[SUPPLIED PASSAGE]
Perfect execution or complete rollback. Nothing in between.
What We Can't Allow
- Confirm sale to Alice if her credit card declines
- Confirm sale if there aren't enough tickets
- Sell Alice's tickets to another fan at the same time
- Lose Alice's purchase data due to system crashes
ACID for Data Trust
Atomicity: All or Nothing
Concept. Either the entire transaction occurs or none of it does, leaving the system in a consistent state. No partial transactions allowed.
Intuition. Alice tries to buy two tickets. If her card declines, no tickets are issued, no payment is processed, no inventory is reduced. The system returns to its original state. If payment works, all three steps complete atomically together.
Consistency: Valid State Always
Concept. The database remains accurate and obeys its integrity rules through every transaction. Constraints, invariants, and totals always hold.

[INFORMATION SHOWN]
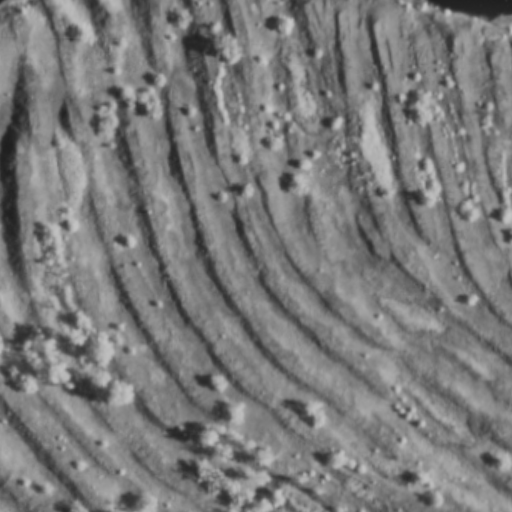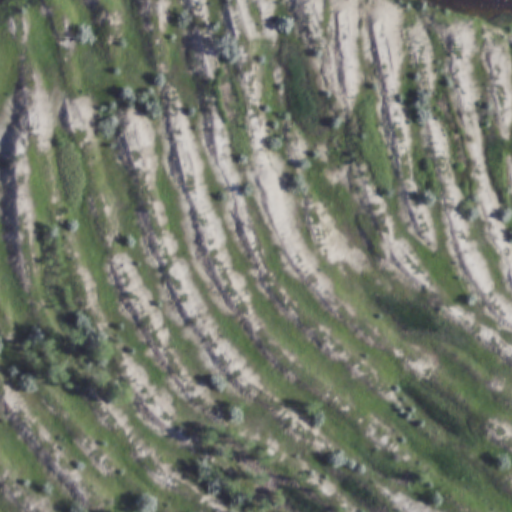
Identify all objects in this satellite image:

[WHAT TO PRODUCE] Please continue the passage on ACID guarantees for ticket sales, picking up right after its last sentence.

[ANSWER]
Intuition. Before Bob's purchase: 100 tickets available, SoldRevenue = $25,000. After: 99 tickets available, SoldRevenue += $75. The two numbers stay in sync because the transaction updated both as one unit; the database never shows a state where one moved without the other.
Isolation: No Interference
Concept. Concurrent transactions don't see each other's partial work; each one acts as if it ran alone.
Intuition. Alice and Bob both reach for the last ticket at the same instant. Alice selects → the system locks the row. Bob tries → blocked. Only Alice can complete the purchase; the lock releases when she does (or her 5-minute timer expires). No double-sale, no partial state visible to either of them.
Durability: Survives Crashes
Concept. Once a transaction commits, its changes persist. Even through process crashes, storage failures, or datacenter power loss.
Intuition. Bob buys a ticket and sees the receipt. The server crashes a millisecond later. After recovery, Bob's ticket is still in the database. It cannot be resold, and Bob can prove the purchase at the venue.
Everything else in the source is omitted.